Scales of JusticeAs we appreciate the historical significance of the Fourteenth Amendment throughout May, we can consider two lesser-known figures.  This is first the story of a man named John born in Kentucky in 1833 to a slaveholding family. His father was a loyal Whig political leader and lawyer, who served both in Congress and as Kentucky’s attorney general. The father wished the same political stature for his sons, and named this particular son for his favorite Supreme Court justice. This son indeed followed in his father’s footsteps, even attending law school before it was standard to a legal career. It wasn’t long thereafter that he himself was elected attorney general of Kentucky. Although John strongly supported efforts to keep Kentucky in the Unionleading up to the Civil War, he was staunchly opposed to the Emancipation Proclamation. But since the Proclamation only applied to rebel states and not Kentucky, he continued to be responsible for his family’s slaves after his father’s death. His pro-Union, pro-slavery position was politically precarious, and he lost his bid for the US Senate in 1867, as well as his bid to remain attorney general of Kentucky.

John retreated from politics into his law practice, but he was quietly undergoing a philospical metamorphosis. Specifically, he began championing ideas of racial equality which he had previously scorned.  Now affiliating himself with the Republican party, he soon embraced both the Thirteenth and Fourteenth Amendments.  His passionate campaign speeches helped bring about the election of Rutherford B. Hayes in 1876, which led to his appointment by President Hayes to the Supreme Court in 1877. Thus began the epic high court career of John Marshall Harlan, with his reputation as the Court’s “great dissenter.” His famous dissents included the lone ones in both the Civil Rights Cases (1883) and Plessy vs. Ferguson (1896). We may see his opinions as heroic in our age, and indeed, his Plessy dissent was later regarded by a young Thurgood Marshall as his “bible” as he argued the case that led to the historic Brown vs. Board of Education decision.  But Harlan was considered by his peers and contemporaries a contrary and eccentric  justice.
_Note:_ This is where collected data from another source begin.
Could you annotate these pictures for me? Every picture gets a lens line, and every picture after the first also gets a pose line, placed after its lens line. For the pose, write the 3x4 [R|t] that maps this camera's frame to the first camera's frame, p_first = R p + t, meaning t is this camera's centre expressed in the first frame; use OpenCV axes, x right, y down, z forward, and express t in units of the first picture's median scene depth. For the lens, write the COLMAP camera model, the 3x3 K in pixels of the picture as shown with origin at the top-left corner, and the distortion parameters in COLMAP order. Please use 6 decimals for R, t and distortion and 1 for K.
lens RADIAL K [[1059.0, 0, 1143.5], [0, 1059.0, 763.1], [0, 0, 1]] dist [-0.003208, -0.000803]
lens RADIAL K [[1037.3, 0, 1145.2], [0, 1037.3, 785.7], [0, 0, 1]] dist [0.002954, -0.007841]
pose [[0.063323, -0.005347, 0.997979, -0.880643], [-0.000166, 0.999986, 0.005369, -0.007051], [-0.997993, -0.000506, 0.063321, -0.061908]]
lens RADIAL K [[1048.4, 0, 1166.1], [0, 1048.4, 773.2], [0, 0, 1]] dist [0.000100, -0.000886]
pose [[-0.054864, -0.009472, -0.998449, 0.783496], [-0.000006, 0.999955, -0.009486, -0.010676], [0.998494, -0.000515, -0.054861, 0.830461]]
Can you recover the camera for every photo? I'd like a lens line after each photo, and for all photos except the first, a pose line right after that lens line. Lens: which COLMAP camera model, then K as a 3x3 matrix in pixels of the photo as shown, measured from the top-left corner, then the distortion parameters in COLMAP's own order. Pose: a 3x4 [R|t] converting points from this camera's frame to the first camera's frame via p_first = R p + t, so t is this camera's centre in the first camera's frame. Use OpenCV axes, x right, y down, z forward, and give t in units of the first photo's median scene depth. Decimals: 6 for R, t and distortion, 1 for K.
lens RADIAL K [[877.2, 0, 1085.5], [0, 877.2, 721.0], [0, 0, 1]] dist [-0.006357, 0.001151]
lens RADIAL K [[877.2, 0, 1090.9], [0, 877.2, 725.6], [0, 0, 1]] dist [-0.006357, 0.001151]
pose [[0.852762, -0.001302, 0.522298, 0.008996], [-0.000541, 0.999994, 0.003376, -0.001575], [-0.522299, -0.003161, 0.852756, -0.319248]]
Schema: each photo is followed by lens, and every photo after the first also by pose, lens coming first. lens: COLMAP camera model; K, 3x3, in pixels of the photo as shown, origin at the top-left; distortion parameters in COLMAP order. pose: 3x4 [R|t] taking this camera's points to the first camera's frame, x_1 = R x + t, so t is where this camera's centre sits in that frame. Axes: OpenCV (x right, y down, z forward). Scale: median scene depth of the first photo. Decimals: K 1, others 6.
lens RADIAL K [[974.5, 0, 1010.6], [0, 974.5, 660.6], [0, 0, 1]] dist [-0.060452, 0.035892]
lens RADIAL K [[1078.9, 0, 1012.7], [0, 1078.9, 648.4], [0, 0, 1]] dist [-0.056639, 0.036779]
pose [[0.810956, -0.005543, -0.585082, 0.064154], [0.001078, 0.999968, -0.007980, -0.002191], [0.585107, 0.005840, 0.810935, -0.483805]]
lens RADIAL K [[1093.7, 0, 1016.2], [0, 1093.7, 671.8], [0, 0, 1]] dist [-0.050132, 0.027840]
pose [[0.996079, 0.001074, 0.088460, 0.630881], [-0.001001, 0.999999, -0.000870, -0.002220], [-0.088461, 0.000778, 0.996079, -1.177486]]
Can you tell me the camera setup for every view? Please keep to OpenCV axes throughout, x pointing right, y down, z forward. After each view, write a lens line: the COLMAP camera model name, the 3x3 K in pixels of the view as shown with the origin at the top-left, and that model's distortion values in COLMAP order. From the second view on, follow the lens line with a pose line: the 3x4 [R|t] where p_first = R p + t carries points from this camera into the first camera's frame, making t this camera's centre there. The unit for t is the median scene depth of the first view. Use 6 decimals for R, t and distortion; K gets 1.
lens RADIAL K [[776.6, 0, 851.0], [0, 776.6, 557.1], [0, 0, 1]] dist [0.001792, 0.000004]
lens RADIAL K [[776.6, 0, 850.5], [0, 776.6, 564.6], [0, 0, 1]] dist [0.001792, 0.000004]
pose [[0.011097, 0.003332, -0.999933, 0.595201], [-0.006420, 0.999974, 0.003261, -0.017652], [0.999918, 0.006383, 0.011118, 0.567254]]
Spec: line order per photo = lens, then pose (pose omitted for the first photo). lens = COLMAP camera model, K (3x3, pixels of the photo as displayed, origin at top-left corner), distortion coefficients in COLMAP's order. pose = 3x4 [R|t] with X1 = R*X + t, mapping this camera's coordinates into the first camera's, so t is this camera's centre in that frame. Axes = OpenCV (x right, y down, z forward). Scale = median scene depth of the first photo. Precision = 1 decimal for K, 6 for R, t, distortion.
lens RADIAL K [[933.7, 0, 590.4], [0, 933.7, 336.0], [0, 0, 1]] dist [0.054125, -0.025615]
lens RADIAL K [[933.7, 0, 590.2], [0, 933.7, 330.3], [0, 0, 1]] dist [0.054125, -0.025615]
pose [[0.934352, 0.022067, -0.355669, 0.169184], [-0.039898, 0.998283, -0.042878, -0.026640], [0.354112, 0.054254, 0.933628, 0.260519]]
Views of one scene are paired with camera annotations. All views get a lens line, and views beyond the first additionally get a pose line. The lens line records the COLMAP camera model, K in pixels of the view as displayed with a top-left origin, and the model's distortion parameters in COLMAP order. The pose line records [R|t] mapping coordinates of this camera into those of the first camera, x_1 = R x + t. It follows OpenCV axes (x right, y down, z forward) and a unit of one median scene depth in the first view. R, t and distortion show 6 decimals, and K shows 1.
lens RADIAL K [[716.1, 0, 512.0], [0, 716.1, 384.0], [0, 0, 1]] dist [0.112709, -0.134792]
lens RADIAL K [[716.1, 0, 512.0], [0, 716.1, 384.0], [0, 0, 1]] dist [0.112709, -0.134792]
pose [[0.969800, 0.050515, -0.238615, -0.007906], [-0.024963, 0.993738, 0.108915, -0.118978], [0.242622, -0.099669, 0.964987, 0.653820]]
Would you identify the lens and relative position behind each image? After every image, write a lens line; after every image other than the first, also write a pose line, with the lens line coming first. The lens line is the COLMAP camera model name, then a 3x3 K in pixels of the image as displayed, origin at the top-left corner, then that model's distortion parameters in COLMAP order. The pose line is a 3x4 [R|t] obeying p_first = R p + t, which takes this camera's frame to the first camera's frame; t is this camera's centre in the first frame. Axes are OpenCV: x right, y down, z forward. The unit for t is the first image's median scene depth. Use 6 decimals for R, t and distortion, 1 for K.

John Marshall Harlan’s dramatic political turnabout may be cause for speculation, but this Smithsonian article presents an interesting theory. John grew up in the presence of a “light-skinned, blue-eyed” slave named Robert, who was believed to be John’s half-brother. Indeed, John’s father treated Robert as his son, which he likely was. Robert grew up to have a keen business sense, operating both a barbershop and a grocery store in the 1840’s. The proceeds of these ventures allowed him to buy his own freedom when he was thirty-two. Robert traveled from place to place after the war, amassing a fortune in real estate and other ventures. He also became involved in Republican politics, and President Chester A. Arthur appointed him to the U.S. Treasury as a special agent. In 1886 he was elected a state representative. He and John stayed in contact throughout his life. It’s plausible that Robert’s quiet but dramatic success may have inspired John’s evolution into an early champion of racial equality. Robert James Harlan died one year after the Plessy decision. Justice John Marshall Harlan remained on the Supreme Court until his death in 1911.